I would like to wish former Federal Reserve Chairman Paul Adolph Volcker a heartfelt happy birthday. He will turn 82 on Sept. 5 and will have lived from one Great Depression to the next. He was the first and the last truly independent Fed chief, being more devoted to his ideas of monetary policy than to the White House.

Appointed to this position in 1979 by President Carter, Volcker immediately got to work fighting the vicious stagflation of the last decade. Switching the economic philosophy of the Federal Reserve from Keynesian to Monetarism required that he begin to focus solely on the money supply. Unfortunately for Carter, this meant that he was going to have to start raising rates to make money tighter and keep the money aggregates stable, which typically isn't a policy that will get a president reelected when the economy starts to sour. Despite limited protests by Carter, Volcker started his tightening and put the president on the unemployment line with millions of other Americans.

Reagan came to power and promised the American people that good times were ahead of us, and that he would usher in that new age of prosperity. He offered the prospect of shrinking deficits coupled with tax cuts to bring his plan to culmination. When Reagan's "shrinking" deficit turned out to be anything but small, the president's faulty budget plan along with his tax cuts created an inflationary fiscal policy that butted heads with Volcker's recessionary monetary policy. Volcker stood the course, despite a massive outcry from Washington and a threat to limit Fed power if he didn't lighten up on interest rates. In fact, he tightened monetary policy even further in the depths of the 81-82 recession to counteract Reagan's inflationary policies, driving rates north of 20%.

The result was an economic downturn, the harshest we had seen since the Great Depression, with large scale unemployment and numerous bankruptcies. Volcker forcefully drove the U.S. into this downturn, defying two presidents and all of Congress, just to stay true to his goal of ending the run-away inflation of the past decade. He truly was the most powerful person in the world.
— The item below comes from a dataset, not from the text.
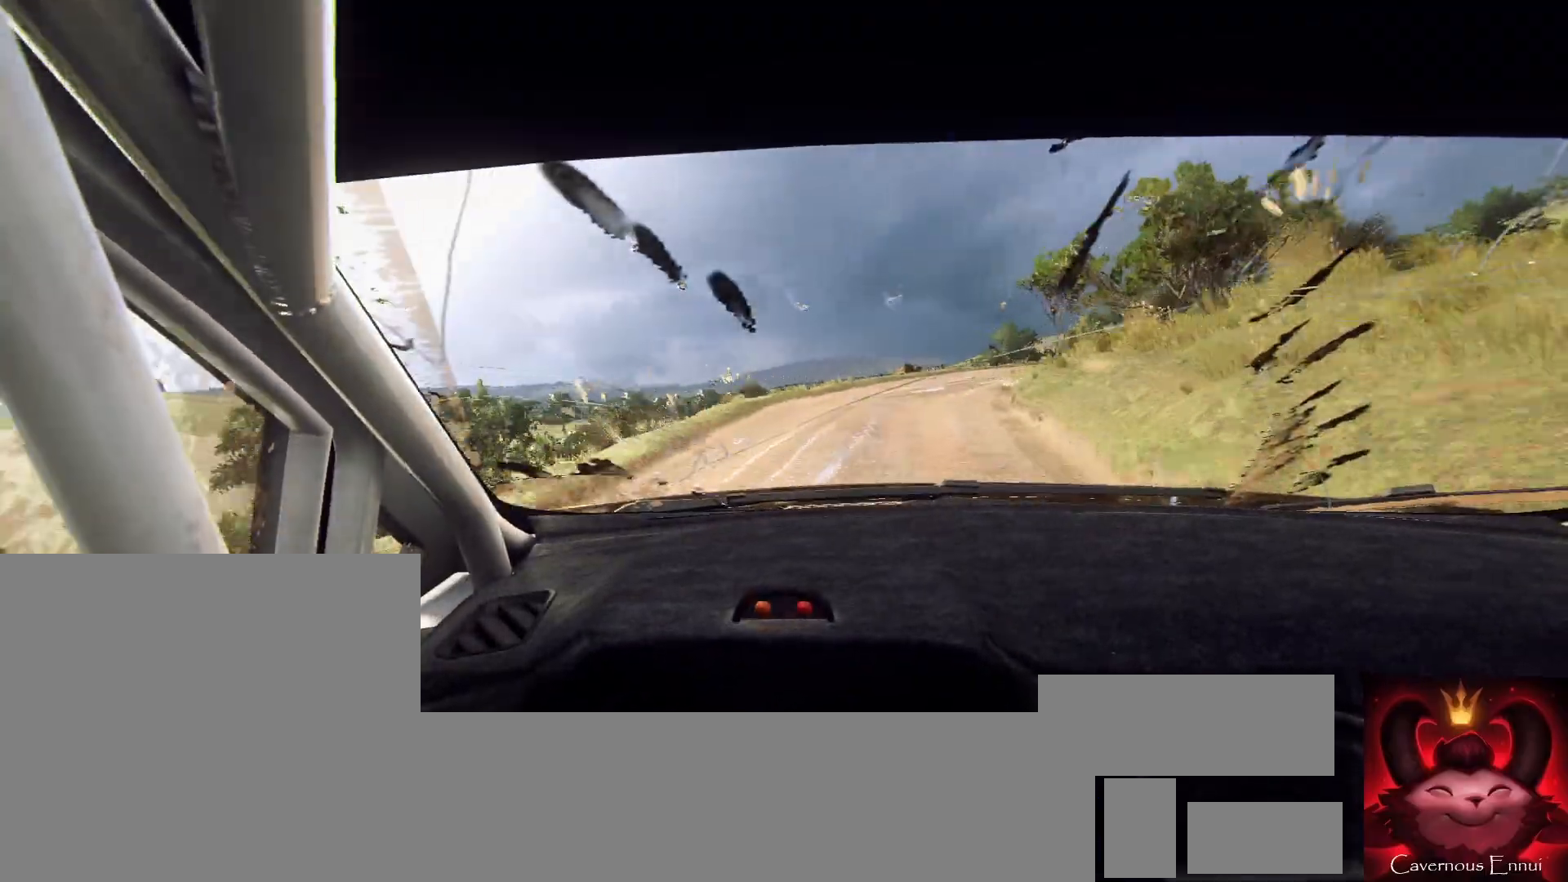
{"buttons": ["L2"], "left_stick": "center", "right_stick": "up", "events": [[133, "L1", "down"], [267, "L1", "up"], [467, "left_stick", "center"]]}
Now I don't want to romanticize Paul Volcker, here. No unelected official should have that much power: the power to end presidencies and send Congress into a panic, to turn economies rightside-up and upside-down. But the Federal Reserve was started in 1913 to be independent of the White House, and although it maintained that it was in fact independent, in reality it has always been an extension of the executive branch which will ALWAYS fight for easy money and inflation. Credit must be given to Paul Volcker for being the first and last chairman to actually DO HIS JOB in the near century that the Fed has been in existence, the first and last chairman to actually regulate the currency without being influenced by politics in Washington.

That said, Mr. Volcker, I wish you a happy birthday, and I also express the hope that the power you once wielded will be diminished and eventually destroyed, starting with H.R. 1207 and the move to audit the Fed.